Published by Tim on Saturday May 16, 2020

Last modified on April 5th, 2024 at 18:24

Actually I was supposed to travel to Lausanne in May 2020 to hold my five-day workshop at the écal. I’ve been enormously interested in the renowned design and art school for many years. It somehow manages to constantly produce highly innovative, technologically demanding projects. Probably that’s because the students there are introduced to code-based technologies at an early point in their studies. But just teaching tech does not solve the problem of motivation, inspiration and innovation. However, the teachers there seem to spread a strong spirit of curiosity.

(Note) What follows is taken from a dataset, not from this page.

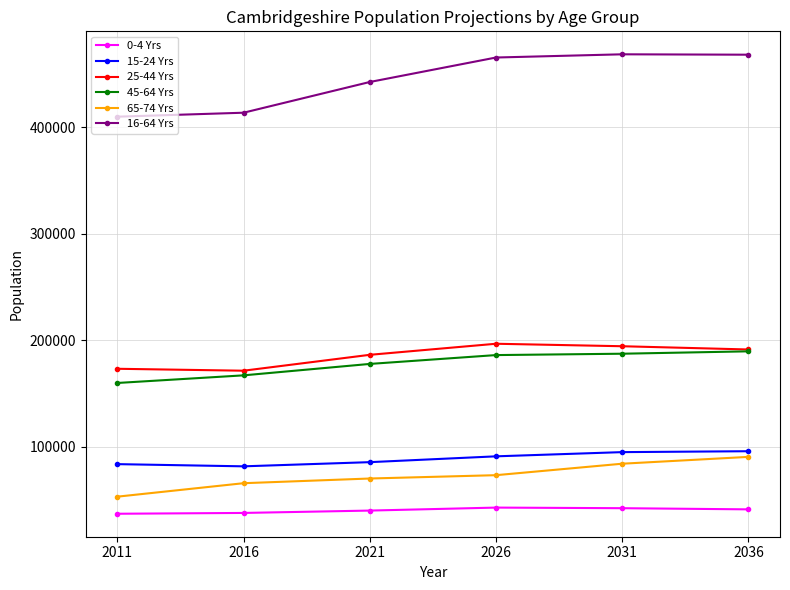

The value of 16-64 Yrs at 2016 is 667660. True or false?

False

The request for a workshop there was a great pleasure for me. Due to the Corona crisis, however, we had to have everything done remotely, which surprisingly worked out very well.

Workshop Showcase

Restrictions versus creative freedom

During the five days all participants worked intensively on an individual project. Everything was allowed in terms of content, but i have defined a few formal parameters:

  1. Work with Processing
  2. Use two predefined colors
  3. Use two predefined font files
  4. Export videos in HD resolution

In my experience, working with formal restrictions has two essential advantages: Firstly, it focuses creativity on a certain point and strengthens it enormously. In this workshop, the aim was to find an individual, personal theme and then to work it out visually. Since the decisions for font, format and color had already been made, the students didn’t have to deal with it anymore. On the other hand, such an approach gives the results a clear visual language so that they fit together in the series.

Processing

I believe Processing is the most accessible and easiest programming language for creative people. The software is very well documented, the forum provides a comprehensive answer for almost every question and there are tutorials for almost every use case. This helps enormously when conducting such a workshop, because for technical questions a link to an explanatory video or the right place in the extensive reference is usually sufficient.

Access to my eLearning area allowed the students to view my tutorials if they had questions.

Besides the large variety of resources, the principles of Processing are universally valid and applicable beyond syntax to almost any other code-based technology.

As always I tested the concept of the workshop intensely with my own experiments. Mostly I start to make notes and scribbles with pen and paper. Above you can see text fragments that came up for the animations.

Remote Communication

The corona crisis and the restrictions it brought with it made an on-site workshop at the écal impossible. But even though this “new” type of digital communication felt very unfamiliar, the whole thing worked surprisingly well and was very efficient. All exchange took place completely via Slack and the whereby.com-rooms of the écal.

A quote by John Maeda, found in his book “How to speak Machine”

Thanks

Many thanks to Mika, Nora, Rayanne, Malik, Ignacio, Valerio, Basil, Valentine, Dorian and Sebastien. All of you did a great job!

And of course many thanks to Pietro Alberti for his great assistance throughout the workshop, Patrik for giving an insightful talk on Generative Design during this week and to Pauline Saglio for the invitation to écal.